3. Suggested changes, written by the Poet on a copy of the stereotyped edition of 1836-7—long kept at Rydal Mount, and bought, after Mrs. Wordsworth's death, at the sale of a portion of the Library at the Mount—are given in footnotes.
4. The Notes dictated by Wordsworth to Miss Isabella Fenwick—a dear friend of the Rydal Mount household, and a woman of remarkable character and faculty—which tell the story of his Poems, and the circumstances under which each was written, are printed in full.
5. Topographical Notes—explanatory of allusions made by Wordsworth to localities in the Lake District of England, to places in Scotland, Somersetshire, Yorkshire, the Isle of Man, and others on the Continent of Europe—are given, either at the close of the Poem in which the allusions occur, or as footnotes to the passages they illustrate.
6. Several complete Poems, and other fragments of verse, not included in any edition of his Works published during Wordsworth's lifetime, or since, are printed as an appendix to Volume VIII.
7. A new Bibliography of the Poems and Prose Works, and of the several editions issued in England and America, from 1793 to 1850, is added.
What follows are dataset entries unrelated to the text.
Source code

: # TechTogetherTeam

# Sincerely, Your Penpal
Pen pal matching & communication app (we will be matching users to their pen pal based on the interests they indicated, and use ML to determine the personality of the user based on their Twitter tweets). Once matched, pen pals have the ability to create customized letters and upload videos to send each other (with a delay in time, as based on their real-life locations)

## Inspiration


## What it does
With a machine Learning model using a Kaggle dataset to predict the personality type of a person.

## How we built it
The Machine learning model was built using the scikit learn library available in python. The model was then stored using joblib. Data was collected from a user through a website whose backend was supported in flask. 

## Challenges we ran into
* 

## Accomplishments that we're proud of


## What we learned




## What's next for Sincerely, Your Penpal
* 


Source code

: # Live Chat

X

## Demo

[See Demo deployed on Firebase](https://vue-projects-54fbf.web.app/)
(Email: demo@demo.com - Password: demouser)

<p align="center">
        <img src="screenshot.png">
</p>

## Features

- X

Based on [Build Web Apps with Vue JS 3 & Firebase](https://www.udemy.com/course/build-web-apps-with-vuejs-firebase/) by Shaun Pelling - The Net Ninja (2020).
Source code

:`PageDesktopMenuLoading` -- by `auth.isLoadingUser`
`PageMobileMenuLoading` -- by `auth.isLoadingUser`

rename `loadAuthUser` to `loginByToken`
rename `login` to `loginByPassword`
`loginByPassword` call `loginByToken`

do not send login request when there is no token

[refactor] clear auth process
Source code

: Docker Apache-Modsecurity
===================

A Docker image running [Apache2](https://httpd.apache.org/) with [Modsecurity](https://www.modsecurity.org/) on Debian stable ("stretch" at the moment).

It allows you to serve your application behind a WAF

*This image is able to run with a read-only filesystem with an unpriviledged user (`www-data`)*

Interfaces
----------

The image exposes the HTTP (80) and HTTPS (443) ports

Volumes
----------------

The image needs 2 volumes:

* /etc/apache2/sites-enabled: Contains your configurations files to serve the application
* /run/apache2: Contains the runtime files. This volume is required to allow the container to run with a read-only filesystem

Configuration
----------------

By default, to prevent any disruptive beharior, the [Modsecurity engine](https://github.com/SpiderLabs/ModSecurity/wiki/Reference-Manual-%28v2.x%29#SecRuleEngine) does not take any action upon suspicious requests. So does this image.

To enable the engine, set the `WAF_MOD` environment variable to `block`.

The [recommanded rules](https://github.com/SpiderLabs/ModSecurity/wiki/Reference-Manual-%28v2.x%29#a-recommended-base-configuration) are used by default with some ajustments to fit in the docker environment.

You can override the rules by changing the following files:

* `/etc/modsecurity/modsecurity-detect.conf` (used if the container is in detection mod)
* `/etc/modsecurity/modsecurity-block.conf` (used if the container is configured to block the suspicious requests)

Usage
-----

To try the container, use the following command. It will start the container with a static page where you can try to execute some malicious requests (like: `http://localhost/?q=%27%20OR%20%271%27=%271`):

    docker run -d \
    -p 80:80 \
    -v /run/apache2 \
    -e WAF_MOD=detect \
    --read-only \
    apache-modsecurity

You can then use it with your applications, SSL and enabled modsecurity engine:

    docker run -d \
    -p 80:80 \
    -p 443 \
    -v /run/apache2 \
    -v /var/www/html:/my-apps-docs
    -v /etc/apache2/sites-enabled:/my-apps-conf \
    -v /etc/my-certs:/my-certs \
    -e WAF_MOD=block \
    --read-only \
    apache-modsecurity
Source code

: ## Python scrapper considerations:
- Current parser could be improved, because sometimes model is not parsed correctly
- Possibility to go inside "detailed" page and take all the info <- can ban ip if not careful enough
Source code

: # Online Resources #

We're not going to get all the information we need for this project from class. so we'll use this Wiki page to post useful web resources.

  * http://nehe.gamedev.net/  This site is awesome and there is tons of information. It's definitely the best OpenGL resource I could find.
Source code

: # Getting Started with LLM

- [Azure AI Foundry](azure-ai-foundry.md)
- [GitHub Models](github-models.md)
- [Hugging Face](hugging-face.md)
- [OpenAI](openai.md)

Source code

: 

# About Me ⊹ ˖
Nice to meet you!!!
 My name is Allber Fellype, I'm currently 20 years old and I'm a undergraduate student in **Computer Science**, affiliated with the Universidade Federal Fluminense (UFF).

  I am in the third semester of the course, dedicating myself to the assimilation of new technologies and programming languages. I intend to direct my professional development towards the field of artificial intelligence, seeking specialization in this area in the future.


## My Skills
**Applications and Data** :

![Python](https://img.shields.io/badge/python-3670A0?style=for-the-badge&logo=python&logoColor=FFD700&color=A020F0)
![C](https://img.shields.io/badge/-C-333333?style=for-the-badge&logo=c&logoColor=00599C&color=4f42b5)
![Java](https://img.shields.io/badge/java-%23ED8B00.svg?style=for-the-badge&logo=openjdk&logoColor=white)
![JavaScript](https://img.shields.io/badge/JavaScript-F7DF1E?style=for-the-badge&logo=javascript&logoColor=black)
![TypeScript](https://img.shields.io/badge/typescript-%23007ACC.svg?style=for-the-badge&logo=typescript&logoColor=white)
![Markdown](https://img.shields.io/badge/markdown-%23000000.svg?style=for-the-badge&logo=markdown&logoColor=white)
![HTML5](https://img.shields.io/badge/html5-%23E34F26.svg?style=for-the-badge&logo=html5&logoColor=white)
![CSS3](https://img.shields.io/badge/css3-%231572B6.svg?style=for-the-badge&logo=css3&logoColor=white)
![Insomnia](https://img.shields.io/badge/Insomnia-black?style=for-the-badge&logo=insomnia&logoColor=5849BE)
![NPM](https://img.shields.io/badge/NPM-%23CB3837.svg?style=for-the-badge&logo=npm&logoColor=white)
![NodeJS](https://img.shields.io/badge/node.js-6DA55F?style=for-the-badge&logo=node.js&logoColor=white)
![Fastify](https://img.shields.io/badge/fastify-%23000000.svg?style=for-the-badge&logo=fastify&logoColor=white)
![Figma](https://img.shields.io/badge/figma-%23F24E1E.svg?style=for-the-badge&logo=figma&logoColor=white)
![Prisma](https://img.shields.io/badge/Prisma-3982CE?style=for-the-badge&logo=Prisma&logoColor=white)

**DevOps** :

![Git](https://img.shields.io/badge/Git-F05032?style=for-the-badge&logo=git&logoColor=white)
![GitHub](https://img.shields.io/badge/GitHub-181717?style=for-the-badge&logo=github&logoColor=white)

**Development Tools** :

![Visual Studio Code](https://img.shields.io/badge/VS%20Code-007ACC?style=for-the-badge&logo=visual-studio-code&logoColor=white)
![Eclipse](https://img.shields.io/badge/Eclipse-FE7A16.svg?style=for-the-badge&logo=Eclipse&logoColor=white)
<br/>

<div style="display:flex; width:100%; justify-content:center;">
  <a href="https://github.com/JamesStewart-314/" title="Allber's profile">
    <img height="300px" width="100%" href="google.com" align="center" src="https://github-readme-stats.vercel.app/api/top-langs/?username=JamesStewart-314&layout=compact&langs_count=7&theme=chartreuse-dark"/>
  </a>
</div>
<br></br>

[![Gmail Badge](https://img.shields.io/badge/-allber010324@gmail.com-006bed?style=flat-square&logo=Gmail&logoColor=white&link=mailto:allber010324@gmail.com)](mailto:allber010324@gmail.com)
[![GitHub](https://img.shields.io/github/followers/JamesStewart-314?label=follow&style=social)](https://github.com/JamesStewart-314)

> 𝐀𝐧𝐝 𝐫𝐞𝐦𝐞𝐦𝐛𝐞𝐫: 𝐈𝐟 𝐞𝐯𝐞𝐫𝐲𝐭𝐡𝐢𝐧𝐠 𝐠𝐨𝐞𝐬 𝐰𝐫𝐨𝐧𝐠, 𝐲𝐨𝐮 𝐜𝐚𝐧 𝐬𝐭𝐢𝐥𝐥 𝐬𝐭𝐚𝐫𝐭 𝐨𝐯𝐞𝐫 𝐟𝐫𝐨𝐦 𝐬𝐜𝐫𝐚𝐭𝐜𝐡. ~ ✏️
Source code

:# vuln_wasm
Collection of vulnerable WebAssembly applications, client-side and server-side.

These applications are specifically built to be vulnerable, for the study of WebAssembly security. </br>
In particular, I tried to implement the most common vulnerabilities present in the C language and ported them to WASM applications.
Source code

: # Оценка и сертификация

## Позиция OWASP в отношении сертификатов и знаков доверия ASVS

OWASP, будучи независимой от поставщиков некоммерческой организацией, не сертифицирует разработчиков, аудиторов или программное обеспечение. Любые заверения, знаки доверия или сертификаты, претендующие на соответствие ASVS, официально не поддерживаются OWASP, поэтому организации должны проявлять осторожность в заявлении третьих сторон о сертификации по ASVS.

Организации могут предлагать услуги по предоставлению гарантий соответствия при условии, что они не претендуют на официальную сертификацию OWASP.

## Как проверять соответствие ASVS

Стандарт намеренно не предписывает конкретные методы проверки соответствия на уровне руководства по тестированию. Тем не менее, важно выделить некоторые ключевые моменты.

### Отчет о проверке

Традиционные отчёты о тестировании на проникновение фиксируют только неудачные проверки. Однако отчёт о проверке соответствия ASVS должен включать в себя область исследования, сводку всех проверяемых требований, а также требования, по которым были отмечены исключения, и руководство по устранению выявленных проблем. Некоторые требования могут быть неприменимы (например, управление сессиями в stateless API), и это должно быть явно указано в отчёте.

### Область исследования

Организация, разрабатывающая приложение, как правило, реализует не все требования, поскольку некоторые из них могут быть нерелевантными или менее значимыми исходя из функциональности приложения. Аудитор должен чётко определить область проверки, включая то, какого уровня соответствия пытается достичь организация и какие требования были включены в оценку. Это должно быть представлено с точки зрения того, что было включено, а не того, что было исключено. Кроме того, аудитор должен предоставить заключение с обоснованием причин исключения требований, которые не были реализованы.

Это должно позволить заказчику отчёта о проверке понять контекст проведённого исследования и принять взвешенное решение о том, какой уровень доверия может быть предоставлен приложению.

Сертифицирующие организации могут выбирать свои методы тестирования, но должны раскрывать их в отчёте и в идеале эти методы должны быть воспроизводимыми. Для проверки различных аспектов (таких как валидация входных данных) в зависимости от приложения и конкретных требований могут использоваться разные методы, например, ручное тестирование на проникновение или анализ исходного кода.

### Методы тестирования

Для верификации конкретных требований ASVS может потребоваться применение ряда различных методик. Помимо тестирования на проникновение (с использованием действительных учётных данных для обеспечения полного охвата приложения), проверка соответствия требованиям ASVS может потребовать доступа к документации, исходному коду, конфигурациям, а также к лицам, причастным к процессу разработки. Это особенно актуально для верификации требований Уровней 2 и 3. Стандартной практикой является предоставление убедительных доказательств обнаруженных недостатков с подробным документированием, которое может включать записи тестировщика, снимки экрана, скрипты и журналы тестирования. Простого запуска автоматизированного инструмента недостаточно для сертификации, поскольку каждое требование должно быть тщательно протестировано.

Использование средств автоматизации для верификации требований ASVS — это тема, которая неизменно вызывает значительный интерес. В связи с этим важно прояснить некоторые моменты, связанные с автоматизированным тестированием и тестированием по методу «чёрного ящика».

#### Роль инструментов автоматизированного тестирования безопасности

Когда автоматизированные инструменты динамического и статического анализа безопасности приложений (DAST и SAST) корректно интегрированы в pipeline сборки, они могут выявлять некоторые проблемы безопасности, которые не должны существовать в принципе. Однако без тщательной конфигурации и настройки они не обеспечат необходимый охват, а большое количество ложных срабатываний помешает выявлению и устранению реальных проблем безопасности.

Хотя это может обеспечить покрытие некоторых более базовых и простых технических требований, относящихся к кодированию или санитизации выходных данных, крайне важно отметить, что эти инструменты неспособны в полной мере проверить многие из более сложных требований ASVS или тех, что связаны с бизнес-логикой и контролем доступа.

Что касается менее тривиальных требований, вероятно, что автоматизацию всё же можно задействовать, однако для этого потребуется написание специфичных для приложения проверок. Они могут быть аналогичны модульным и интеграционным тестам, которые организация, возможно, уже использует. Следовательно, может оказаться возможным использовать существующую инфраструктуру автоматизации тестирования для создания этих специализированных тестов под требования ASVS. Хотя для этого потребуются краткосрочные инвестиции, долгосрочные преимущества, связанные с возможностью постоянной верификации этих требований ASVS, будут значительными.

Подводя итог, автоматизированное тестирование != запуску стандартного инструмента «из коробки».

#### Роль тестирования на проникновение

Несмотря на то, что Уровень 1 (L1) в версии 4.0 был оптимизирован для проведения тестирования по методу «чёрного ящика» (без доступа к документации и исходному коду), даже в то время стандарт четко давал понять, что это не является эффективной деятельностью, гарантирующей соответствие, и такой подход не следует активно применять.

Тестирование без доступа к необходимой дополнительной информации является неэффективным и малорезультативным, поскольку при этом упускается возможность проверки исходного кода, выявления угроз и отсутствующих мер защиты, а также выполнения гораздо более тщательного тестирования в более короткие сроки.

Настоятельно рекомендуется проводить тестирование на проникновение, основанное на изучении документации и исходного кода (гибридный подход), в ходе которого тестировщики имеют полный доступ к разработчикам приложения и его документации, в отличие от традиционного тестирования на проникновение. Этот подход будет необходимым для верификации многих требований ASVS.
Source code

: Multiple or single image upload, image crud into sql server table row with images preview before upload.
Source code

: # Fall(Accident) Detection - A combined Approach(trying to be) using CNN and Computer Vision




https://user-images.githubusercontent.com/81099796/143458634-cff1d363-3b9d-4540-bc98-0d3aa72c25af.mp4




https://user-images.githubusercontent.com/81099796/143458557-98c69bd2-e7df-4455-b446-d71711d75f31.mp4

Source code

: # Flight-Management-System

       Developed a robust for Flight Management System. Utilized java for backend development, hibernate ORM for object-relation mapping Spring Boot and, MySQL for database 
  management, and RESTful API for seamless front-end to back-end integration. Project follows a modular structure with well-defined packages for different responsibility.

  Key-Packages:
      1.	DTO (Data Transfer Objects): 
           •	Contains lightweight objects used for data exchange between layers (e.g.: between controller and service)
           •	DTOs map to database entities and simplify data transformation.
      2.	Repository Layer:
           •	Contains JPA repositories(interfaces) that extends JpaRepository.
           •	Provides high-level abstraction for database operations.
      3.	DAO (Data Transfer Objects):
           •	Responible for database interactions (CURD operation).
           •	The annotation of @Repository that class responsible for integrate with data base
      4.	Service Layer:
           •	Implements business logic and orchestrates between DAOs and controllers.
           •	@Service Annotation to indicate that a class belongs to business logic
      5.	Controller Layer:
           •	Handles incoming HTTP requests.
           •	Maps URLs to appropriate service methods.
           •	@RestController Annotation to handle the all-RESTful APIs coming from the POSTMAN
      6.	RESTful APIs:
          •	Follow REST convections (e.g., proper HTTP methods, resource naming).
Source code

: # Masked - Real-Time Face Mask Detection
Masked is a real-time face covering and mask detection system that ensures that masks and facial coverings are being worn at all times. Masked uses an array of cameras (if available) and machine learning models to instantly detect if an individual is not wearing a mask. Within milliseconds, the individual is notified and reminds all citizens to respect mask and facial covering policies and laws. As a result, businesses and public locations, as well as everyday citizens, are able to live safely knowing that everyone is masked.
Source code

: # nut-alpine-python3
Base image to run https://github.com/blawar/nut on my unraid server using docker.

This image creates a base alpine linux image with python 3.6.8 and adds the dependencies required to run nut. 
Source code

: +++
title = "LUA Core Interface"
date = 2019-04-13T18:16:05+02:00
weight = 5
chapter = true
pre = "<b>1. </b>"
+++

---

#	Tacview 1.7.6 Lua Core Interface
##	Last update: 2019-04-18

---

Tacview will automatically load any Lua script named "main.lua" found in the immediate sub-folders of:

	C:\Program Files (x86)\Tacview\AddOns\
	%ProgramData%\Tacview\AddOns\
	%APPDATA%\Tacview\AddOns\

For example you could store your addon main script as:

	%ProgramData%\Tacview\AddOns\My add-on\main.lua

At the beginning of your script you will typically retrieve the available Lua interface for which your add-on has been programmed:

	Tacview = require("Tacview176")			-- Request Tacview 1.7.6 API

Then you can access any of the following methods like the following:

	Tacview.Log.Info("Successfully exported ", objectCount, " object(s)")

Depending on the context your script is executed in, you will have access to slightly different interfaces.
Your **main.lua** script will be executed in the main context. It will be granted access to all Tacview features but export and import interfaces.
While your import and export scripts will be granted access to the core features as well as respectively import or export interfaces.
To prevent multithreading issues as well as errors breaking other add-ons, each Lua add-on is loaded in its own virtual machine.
8. A new Life of the Poet is given.



These features of the edition of 1882-6 are preserved in that of 1896, and the following are added:

1. The volumes are published, not in library 8vo size, but—as the works of every poet should be issued—in one more convenient to handle, and to carry. Eight volumes are devoted to the Poetical Works, and among them are included those fragments by his sister Dorothy, and others, which Wordsworth published in his lifetime among his own Poems. They are printed in the chronological order of composition, so far as that is known.